Then why are you telling people to discard coding standards? If you have expectations about “good clean code”, then you have standards. You just haven’t written them down.

You decide if you can sleep at night with random code layouts and inconsistent variable names. But you know what, maybe they just don’t matter for a 100 line node.js mini-server that only does one thing. You decide.

Maybe they don’t matter right now - but what if the customer decides that it needs to do two things in a month’s time? This attitude of ‘good enough for now’ is unfortunately pervasive throughout our industry, and in my opinion, it’s poisonous. If one person on the team has this attitude, then it rubs off on the other members of the team until you end up with a bunch of people who optimise for time at the expense of quality. Reversing this attitude is a monumental task: how do you convince people that ‘good enough’ is not good enough, when all of the rock-stars are telling them it is? The boring software is what makes our modern world function – and people rely on it. You may not think that your current project is particularly exciting – but what does your customer think of it? If it’s going to save them time and money, then it’s probably one of the most important things in their professional lives right now. If you have any sense of professional pride – you’ll want to do a good job - the best job – and you’ll want to make your customers happy.

So coding standards serve an important purpose: they give your customers confidence that you’re going to meet your responsibilities. You don’t just throw a bunch of random code together: you think about problems, you minimise costs, and you maximise value for both the customer and yourself.

WHAT YOU NEED TO DO |
Reproduce the passage on coding standards above word for word.

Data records
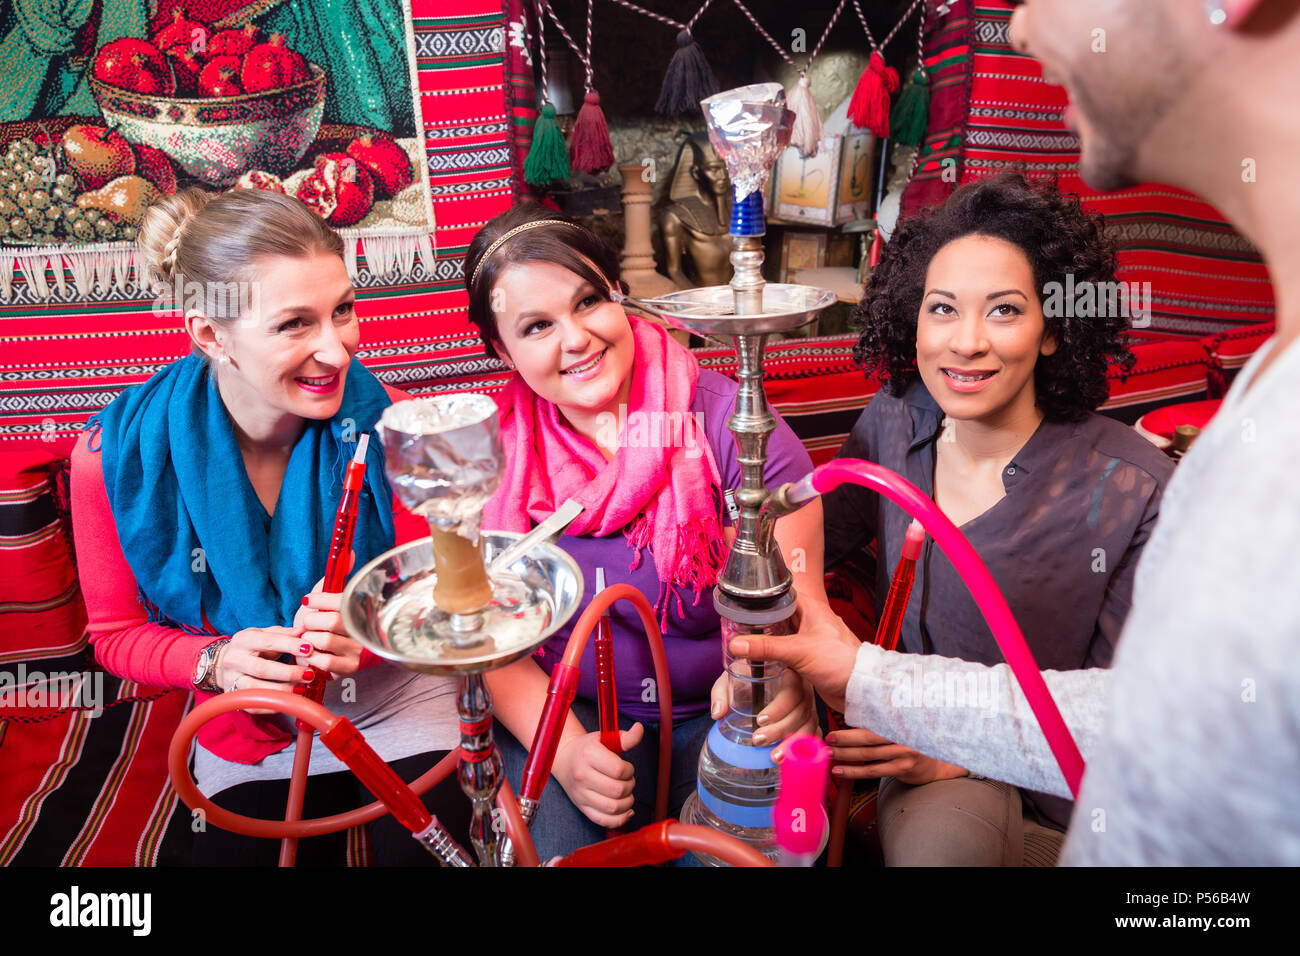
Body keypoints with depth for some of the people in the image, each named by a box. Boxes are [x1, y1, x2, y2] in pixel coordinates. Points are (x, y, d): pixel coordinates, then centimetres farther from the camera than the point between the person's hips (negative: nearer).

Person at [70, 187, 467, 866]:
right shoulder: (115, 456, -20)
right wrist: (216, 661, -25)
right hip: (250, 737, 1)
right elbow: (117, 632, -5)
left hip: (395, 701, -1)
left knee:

EXERCISE SOLUTION |
Then why are you telling people to discard coding standards? If you have expectations about “good clean code”, then you have standards. You just haven’t written them down.

You decide if you can sleep at night with random code layouts and inconsistent variable names. But you know what, maybe they just don’t matter for a 100 line node.js mini-server that only does one thing. You decide.

Maybe they don’t matter right now - but what if the customer decides that it needs to do two things in a month’s time? This attitude of ‘good enough for now’ is unfortunately pervasive throughout our industry, and in my opinion, it’s poisonous. If one person on the team has this attitude, then it rubs off on the other members of the team until you end up with a bunch of people who optimise for time at the expense of quality. Reversing this attitude is a monumental task: how do you convince people that ‘good enough’ is not good enough, when all of the rock-stars are telling them it is? The boring software is what makes our modern world function – and people rely on it. You may not think that your current project is particularly exciting – but what does your customer think of it? If it’s going to save them time and money, then it’s probably one of the most important things in their professional lives right now. If you have any sense of professional pride – you’ll want to do a good job - the best job – and you’ll want to make your customers happy.

So coding standards serve an important purpose: they give your customers confidence that you’re going to meet your responsibilities. You don’t just throw a bunch of random code together: you think about problems, you minimise costs, and you maximise value for both the customer and yourself.